In Saskatchewan, ISC has been supporting community-driven COVID-19 response efforts including: enhanced contact tracing, guidance to support safe school re-opening and community gatherings, and promoting cleaning and disinfection practices to prevent virus transmission. ISC has also been supporting First Nations with mental wellness, support for Elders and vulnerable community members, food security, mental health assistance, outreach efforts to keep people safe and operational funding to ensure they are able to establish isolation spaces for people who need to self-isolate, set up COVID-19 assessment and testing operations, and other planning and response actions as needed. ISC is working with provincial and territorial partners to plan COVID-19 vaccine allocation, rollout, and opportunities for engagement with First Nations and Métis communities as part of the provincial rollout process.

First Nations communities in Alberta continue to work collaboratively with ISC Alberta, Alberta Health Services and Alberta Health to ensure an integrated and coordinated COVID response. In particular, ISC is working closely with the First Nations leadership and health and emergency technicians in Alberta to support contact tracing, case management, public health investigations, and providing regional surge capacity staff as well as reiterating the importance of public health measures.
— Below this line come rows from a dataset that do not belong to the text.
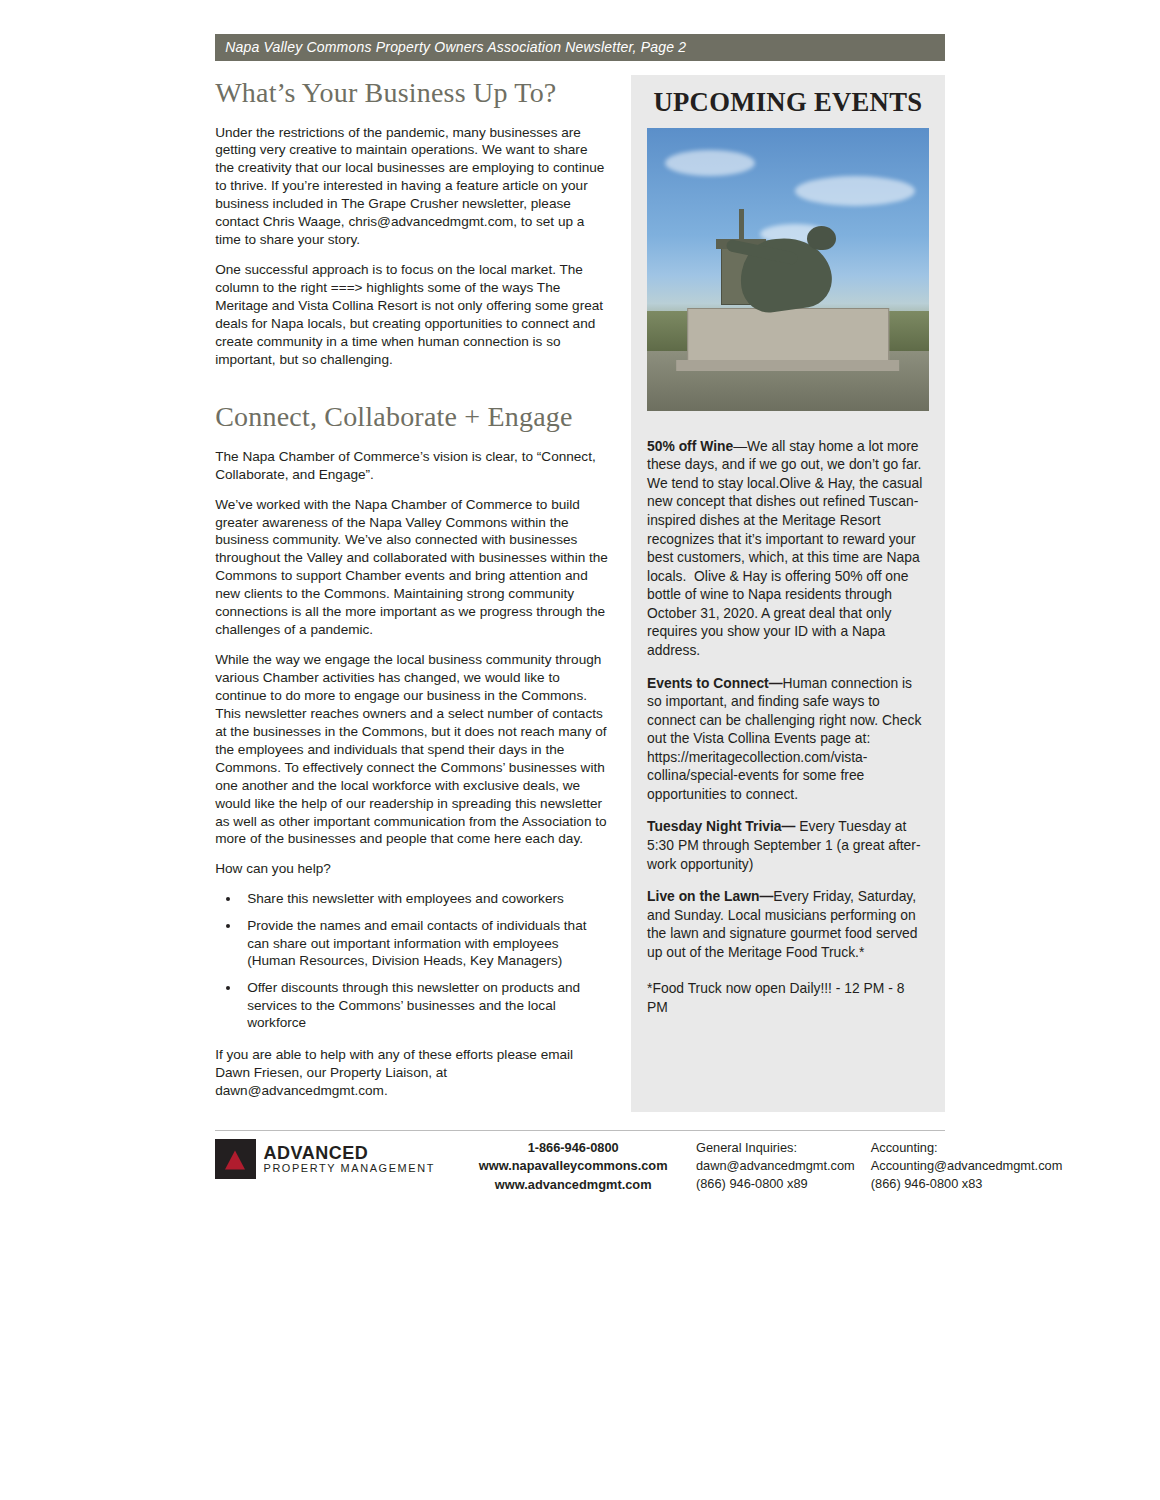Napa Valley Commons Property Owners Association Newsletter, Page 2
What’s Your Business Up To?
Under the restrictions of the pandemic, many businesses are getting very creative to maintain operations. We want to share the creativity that our local businesses are employing to continue to thrive. If you’re interested in having a feature article on your business included in The Grape Crusher newsletter, please contact Chris Waage, chris@advancedmgmt.com, to set up a time to share your story.
One successful approach is to focus on the local market. The column to the right ===> highlights some of the ways The Meritage and Vista Collina Resort is not only offering some great deals for Napa locals, but creating opportunities to connect and create community in a time when human connection is so important, but so challenging.
Connect, Collaborate + Engage
The Napa Chamber of Commerce’s vision is clear, to “Connect, Collaborate, and Engage”.
We’ve worked with the Napa Chamber of Commerce to build greater awareness of the Napa Valley Commons within the business community. We’ve also connected with businesses throughout the Valley and collaborated with businesses within the Commons to support Chamber events and bring attention and new clients to the Commons. Maintaining strong community connections is all the more important as we progress through the challenges of a pandemic.
While the way we engage the local business community through various Chamber activities has changed, we would like to continue to do more to engage our business in the Commons. This newsletter reaches owners and a select number of contacts at the businesses in the Commons, but it does not reach many of the employees and individuals that spend their days in the Commons. To effectively connect the Commons’ businesses with one another and the local workforce with exclusive deals, we would like the help of our readership in spreading this newsletter as well as other important communication from the Association to more of the businesses and people that come here each day.
How can you help?
Share this newsletter with employees and coworkers
Provide the names and email contacts of individuals that can share out important information with employees (Human Resources, Division Heads, Key Managers)
Offer discounts through this newsletter on products and services to the Commons’ businesses and the local workforce
If you are able to help with any of these efforts please email Dawn Friesen, our Property Liaison, at dawn@advancedmgmt.com.
UPCOMING EVENTS
50% off Wine—We all stay home a lot more these days, and if we go out, we don’t go far. We tend to stay local.Olive & Hay, the casual new concept that dishes out refined Tuscan-inspired dishes at the Meritage Resort recognizes that it’s important to reward your best customers, which, at this time are Napa locals. Olive & Hay is offering 50% off one bottle of wine to Napa residents through October 31, 2020. A great deal that only requires you show your ID with a Napa address.
Events to Connect—Human connection is so important, and finding safe ways to connect can be challenging right now. Check out the Vista Collina Events page at: https://meritagecollection.com/vista-collina/special-events for some free opportunities to connect.
Tuesday Night Trivia— Every Tuesday at 5:30 PM through September 1 (a great after-work opportunity)
Live on the Lawn—Every Friday, Saturday, and Sunday. Local musicians performing on the lawn and signature gourmet food served up out of the Meritage Food Truck.*
*Food Truck now open Daily!!! - 12 PM - 8 PM
ADVANCED
PROPERTY MANAGEMENT
1-866-946-0800
www.napavalleycommons.com
www.advancedmgmt.com
General Inquiries:
dawn@advancedmgmt.com
(866) 946-0800 x89
Accounting:
Accounting@advancedmgmt.com
(866) 946-0800 x83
First Nations in Alberta have been proactive and innovative in supporting COVID-19 messaging, including the #ProtectOurElders Campaign by Alexis Nakota Sioux Nation and the Blood Tribe’s Nuppets Campaign, a collaboration between Blood Tribe Communications and DerRicStarlight’s Nuppets for school-aged children.

The Government of Canada recognizes and thanks the frontline workers who put their own safety on the line every day to make sure families, youth, and especially Elders are kept safe. Their dedication and hard work has reduced the potential number of people who tested positive for the COVID-19 virus.

As COVID-19 cases continue to rise across the country, the risk of spread increases. We urge all community members to support their leadership and follow community and provincial public health measures that have proven to save lives. Everyone can help limit the spread by making wise decisions and following recommended public health measures.